Maybe this seems reasonable to me because I look at past advents and, apart from a new religion developing each time, I don’t see the world changing in any predictable way. Maybe I tend to this view because, in fact, I have enjoyed Baba’s anonymity. I am very grateful that I have had the opportunity to have had unhurried moments with Baba’s mandali in more or less private conversation. That even today one can still find oneself sitting alone in Baba’s Samadhi, or, as I am currently experiencing, walk Center paths alone and slip into the Barn or Lagoon Cabin without having waited in a queue for hours.
I am selfish enough to like this and, possibly I am willing to consider that things won’t change merely because in some ways I don’t want them to, and if this means that the world at large is deprived of knowing about Baba, so be it.

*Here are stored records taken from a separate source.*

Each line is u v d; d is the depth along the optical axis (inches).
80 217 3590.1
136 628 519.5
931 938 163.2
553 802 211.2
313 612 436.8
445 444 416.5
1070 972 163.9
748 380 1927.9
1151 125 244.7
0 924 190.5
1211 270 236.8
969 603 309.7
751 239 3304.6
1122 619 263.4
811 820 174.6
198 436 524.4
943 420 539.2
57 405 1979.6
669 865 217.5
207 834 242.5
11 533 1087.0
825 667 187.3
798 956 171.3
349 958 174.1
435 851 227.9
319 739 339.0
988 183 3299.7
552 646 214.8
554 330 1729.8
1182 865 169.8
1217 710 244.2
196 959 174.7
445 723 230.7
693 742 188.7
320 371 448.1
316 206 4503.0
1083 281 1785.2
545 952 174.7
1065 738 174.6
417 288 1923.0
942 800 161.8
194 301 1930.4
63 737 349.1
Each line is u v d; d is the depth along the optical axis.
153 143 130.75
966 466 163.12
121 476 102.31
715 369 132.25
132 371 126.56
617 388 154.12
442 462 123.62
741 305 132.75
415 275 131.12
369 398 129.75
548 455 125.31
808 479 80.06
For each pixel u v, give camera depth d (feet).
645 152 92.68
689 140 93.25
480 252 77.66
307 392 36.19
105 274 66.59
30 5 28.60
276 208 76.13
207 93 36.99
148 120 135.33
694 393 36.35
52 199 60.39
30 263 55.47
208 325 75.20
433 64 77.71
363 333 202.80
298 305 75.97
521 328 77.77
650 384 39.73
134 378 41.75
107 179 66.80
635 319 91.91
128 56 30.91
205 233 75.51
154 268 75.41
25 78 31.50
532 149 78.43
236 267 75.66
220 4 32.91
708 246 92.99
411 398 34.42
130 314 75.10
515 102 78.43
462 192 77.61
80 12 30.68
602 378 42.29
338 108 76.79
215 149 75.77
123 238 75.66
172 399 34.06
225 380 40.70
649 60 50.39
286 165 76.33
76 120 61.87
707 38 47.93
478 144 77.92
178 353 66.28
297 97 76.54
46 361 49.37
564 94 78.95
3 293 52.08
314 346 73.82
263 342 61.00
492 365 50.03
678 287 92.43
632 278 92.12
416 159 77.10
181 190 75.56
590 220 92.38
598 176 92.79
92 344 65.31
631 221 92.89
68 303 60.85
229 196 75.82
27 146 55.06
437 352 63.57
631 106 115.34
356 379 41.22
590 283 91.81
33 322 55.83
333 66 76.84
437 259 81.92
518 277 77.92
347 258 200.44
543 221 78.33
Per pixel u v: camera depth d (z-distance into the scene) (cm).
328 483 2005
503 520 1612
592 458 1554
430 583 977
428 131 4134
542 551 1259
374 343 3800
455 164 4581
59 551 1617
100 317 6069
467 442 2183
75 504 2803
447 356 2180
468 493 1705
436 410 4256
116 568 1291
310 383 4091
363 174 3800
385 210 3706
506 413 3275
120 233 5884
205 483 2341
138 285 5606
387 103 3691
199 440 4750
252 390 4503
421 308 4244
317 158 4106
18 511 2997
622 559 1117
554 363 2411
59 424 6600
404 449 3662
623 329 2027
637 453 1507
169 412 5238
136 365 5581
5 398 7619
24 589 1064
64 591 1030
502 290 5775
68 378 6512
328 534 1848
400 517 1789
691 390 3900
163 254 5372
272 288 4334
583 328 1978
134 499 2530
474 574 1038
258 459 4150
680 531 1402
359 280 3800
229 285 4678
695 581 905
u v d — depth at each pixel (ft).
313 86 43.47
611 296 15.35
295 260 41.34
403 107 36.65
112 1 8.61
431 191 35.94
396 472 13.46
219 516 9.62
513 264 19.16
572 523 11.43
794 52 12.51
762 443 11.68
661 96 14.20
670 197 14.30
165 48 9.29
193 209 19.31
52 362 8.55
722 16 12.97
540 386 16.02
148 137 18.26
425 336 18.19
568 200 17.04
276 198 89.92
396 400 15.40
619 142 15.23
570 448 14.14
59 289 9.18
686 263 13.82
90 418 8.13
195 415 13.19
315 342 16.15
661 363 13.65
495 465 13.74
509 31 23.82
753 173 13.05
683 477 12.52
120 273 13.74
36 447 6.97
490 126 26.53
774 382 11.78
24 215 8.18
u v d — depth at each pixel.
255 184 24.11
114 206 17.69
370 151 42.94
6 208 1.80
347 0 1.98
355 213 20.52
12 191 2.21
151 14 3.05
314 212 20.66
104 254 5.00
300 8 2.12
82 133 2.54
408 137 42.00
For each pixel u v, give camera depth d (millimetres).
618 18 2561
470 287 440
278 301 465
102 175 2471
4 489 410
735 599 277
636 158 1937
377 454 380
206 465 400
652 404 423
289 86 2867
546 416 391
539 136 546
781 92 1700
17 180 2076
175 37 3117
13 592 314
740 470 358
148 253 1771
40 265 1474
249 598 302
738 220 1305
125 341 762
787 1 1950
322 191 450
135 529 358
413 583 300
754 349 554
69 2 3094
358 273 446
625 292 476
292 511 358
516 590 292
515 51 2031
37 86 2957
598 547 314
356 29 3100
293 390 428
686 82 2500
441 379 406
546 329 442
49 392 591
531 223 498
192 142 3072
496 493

It’s not that I don’t have faith in Baba, or so I tell myself, but I have faith that Baba is the Avatar even if nothing seems to change in the future. Although Baba clearly said He had come to help the world individually and collectively, I can’t help but feel that the world and its affairs is only the painted scenery, the backdrop before which the real drama is being played out. And that is the story of an individual soul slowly shedding its blinding layers of sanskaras to eventually emerge from this chrysalis into the radiant light of realization.
I don’t pretend that this view is correct. Nor am I interested in trying to convince others of its validity or seek to buttress its authority with a persuasive quote from Baba’s writings (and I could probably find one although I am well aware that the overwhelming majority of Baba’s words support other positions). This is just my own, possibly idiosyncratic view.
If and when events prove it to be wrong, I may be surprised but I won’t be terribly disappointed. If I have a point to make in this column (which my wife has doubted) I guess it’s that I don’t pretend to know how to interpret Baba’s words about the future but take some comfort in Baba’s message that “Understanding has no meaning. Love has some meaning, Obedience has more meaning. Holding my daaman has most meaning.”